## Directions for this task
Your task is to copy every line of the entries that contains "projetos".

## Records for processing
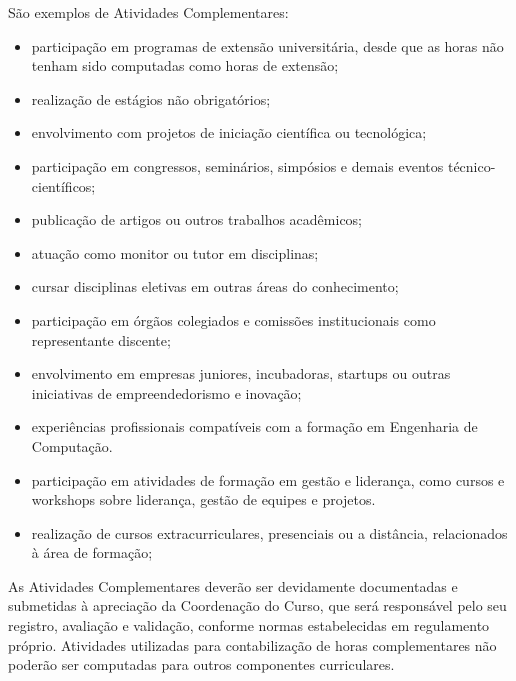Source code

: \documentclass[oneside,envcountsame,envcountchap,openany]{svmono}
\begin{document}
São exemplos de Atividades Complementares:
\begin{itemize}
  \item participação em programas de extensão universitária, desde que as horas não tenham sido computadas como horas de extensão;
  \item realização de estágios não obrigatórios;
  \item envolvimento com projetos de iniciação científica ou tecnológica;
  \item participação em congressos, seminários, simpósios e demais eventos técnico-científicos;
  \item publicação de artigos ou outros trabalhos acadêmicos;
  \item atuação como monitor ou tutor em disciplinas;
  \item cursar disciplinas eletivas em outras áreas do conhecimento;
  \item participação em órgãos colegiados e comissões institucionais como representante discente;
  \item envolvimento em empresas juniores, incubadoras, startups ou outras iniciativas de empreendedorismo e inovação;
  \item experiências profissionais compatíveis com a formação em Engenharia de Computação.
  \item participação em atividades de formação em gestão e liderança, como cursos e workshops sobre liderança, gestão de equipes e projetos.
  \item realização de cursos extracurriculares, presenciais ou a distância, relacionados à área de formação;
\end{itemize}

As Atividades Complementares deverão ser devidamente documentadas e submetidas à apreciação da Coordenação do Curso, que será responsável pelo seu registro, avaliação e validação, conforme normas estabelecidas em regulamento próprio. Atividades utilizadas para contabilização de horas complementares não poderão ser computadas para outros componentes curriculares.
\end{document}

## Answer for the task
  \item envolvimento com projetos de iniciação científica ou tecnológica;
  \item participação em atividades de formação em gestão e liderança, como cursos e workshops sobre liderança, gestão de equipes e projetos.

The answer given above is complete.